§ **TASK REQUIREMENTS**
Copy the lines from the one containing "Document page, 1800x1350 pixels." through the one containing "text_box import os", replacing "transcribe" with "write out" and changing nothing else.

§ **TASK INPUT**
------------------------------------

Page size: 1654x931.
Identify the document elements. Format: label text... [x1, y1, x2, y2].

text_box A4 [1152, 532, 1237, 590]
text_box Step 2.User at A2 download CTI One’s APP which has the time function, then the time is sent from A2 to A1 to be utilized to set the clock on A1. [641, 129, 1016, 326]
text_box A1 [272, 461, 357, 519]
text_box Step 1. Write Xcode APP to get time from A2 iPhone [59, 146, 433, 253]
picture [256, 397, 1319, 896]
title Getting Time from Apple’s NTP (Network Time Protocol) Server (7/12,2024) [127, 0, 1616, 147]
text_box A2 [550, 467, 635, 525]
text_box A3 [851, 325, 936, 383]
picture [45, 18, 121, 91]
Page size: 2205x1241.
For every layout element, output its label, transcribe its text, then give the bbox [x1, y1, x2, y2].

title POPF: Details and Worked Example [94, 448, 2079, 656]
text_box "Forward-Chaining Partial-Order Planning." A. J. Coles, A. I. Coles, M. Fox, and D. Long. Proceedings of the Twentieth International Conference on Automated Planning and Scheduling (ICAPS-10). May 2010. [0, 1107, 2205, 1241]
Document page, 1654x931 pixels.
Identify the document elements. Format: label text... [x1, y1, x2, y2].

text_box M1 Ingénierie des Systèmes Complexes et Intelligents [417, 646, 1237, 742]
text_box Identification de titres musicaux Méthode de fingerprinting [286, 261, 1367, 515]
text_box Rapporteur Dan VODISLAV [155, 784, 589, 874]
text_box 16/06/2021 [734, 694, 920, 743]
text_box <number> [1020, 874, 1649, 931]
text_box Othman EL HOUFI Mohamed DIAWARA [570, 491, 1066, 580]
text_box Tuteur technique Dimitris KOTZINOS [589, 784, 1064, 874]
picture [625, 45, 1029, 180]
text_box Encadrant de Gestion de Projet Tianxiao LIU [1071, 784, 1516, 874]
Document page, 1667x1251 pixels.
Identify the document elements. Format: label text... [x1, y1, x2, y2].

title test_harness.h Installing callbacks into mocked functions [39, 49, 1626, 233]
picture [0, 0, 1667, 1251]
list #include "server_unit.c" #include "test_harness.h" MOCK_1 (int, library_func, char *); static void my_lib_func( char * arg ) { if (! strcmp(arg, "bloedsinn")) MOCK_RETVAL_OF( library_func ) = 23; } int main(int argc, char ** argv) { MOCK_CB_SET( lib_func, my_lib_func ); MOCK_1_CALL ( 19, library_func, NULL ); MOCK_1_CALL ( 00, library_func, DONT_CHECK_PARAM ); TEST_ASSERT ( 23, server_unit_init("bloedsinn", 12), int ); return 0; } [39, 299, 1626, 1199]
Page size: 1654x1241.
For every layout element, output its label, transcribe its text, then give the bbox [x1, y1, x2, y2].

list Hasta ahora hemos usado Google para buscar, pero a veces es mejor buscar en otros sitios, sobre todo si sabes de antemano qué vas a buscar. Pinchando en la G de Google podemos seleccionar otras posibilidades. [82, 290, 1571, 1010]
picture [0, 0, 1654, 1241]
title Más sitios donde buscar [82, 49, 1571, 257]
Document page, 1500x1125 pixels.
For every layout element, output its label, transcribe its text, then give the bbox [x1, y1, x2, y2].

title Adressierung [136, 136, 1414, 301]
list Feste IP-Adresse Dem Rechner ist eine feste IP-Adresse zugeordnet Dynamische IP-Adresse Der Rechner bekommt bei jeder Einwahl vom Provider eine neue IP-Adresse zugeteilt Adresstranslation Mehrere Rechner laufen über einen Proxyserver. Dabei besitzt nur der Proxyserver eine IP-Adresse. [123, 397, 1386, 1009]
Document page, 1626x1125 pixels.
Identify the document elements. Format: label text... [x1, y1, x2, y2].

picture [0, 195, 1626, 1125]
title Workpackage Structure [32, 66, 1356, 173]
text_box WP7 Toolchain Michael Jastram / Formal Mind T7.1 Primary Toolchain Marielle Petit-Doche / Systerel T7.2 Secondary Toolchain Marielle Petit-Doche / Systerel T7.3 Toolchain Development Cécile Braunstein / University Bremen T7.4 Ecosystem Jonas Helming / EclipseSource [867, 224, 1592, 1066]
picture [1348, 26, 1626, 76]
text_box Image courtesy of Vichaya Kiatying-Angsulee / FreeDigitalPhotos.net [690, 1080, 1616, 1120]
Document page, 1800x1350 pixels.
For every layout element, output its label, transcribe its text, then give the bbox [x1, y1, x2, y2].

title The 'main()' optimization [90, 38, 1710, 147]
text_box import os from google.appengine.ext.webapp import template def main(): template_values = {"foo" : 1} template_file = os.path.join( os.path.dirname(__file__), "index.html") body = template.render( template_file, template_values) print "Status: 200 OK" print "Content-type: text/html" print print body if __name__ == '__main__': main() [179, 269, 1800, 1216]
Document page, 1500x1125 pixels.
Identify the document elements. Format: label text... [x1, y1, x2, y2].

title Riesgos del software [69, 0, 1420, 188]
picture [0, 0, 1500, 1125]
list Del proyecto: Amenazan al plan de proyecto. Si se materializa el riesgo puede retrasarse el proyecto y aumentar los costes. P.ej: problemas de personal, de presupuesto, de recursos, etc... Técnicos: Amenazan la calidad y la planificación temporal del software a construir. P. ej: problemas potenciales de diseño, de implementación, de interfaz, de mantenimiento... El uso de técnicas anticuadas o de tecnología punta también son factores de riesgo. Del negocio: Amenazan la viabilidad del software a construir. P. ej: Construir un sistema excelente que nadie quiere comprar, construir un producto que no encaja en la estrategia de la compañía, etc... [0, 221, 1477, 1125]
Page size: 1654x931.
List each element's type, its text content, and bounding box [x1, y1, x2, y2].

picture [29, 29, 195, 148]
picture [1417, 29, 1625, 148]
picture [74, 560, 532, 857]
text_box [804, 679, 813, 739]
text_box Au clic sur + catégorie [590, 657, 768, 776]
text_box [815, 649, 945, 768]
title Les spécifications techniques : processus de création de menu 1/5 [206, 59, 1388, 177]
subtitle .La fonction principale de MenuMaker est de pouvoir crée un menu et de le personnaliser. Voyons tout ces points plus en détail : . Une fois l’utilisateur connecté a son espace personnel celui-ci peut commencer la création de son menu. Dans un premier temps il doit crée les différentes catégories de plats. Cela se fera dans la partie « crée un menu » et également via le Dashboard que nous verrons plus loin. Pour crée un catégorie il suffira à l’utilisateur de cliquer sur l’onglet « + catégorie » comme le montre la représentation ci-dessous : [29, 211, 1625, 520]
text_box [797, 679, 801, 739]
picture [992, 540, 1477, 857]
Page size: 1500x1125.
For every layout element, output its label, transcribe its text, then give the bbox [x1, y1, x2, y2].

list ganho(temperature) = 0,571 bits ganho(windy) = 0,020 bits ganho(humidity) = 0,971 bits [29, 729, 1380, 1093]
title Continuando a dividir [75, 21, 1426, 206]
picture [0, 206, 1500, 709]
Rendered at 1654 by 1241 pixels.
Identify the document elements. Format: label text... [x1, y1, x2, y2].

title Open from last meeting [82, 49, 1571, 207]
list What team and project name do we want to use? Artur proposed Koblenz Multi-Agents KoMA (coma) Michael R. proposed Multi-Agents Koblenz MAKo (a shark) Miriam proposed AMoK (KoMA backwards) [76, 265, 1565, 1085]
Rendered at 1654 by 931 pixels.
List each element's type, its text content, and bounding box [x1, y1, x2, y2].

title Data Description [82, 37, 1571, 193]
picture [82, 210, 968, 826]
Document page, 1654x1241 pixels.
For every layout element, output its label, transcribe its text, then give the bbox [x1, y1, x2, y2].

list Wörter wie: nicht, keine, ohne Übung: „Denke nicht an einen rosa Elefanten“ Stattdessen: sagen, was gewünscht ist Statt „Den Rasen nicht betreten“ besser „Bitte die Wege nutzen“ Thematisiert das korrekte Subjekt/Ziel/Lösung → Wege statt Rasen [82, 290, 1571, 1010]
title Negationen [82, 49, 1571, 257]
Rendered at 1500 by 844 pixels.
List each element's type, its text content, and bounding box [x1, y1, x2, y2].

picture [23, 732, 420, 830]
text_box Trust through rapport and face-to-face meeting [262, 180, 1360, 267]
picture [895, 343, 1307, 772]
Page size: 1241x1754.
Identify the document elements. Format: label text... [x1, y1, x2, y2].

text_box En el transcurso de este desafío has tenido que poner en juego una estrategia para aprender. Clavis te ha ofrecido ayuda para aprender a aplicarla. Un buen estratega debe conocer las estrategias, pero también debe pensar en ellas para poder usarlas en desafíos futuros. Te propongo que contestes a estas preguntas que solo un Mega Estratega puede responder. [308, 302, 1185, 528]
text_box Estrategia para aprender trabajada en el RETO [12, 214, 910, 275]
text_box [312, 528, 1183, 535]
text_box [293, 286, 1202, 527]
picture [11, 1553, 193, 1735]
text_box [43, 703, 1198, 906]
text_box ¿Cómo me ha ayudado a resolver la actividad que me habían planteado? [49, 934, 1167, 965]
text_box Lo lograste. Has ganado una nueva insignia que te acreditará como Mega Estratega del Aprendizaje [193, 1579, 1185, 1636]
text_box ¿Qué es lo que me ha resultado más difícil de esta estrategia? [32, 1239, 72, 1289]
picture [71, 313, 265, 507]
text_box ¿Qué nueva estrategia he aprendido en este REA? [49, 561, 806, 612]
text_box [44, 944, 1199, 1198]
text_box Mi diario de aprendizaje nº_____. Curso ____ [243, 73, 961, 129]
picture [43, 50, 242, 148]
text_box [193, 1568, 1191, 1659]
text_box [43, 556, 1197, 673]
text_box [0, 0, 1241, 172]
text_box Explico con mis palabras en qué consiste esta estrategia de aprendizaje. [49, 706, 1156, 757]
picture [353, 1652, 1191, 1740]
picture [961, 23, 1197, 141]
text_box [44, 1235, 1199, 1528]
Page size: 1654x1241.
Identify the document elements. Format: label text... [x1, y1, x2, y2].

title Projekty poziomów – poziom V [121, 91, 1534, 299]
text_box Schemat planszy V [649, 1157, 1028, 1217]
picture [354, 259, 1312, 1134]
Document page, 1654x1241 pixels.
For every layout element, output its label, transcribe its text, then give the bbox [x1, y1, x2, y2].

------------------------------------

§ **EXERCISE OUTPUT**
Document page, 1800x1350 pixels.
For every layout element, output its label, write out its text, then give the bbox [x1, y1, x2, y2].

title The 'main()' optimization [90, 38, 1710, 147]
text_box import os from google.appengine.ext.webapp import template def main(): template_values = {"foo" : 1} template_file = os.path.join( os.path.dirname(__file__), "index.html") body = template.render( template_file, template_values) print "Status: 200 OK" print "Content-type: text/html" print print body if __name__ == '__main__': main() [179, 269, 1800, 1216]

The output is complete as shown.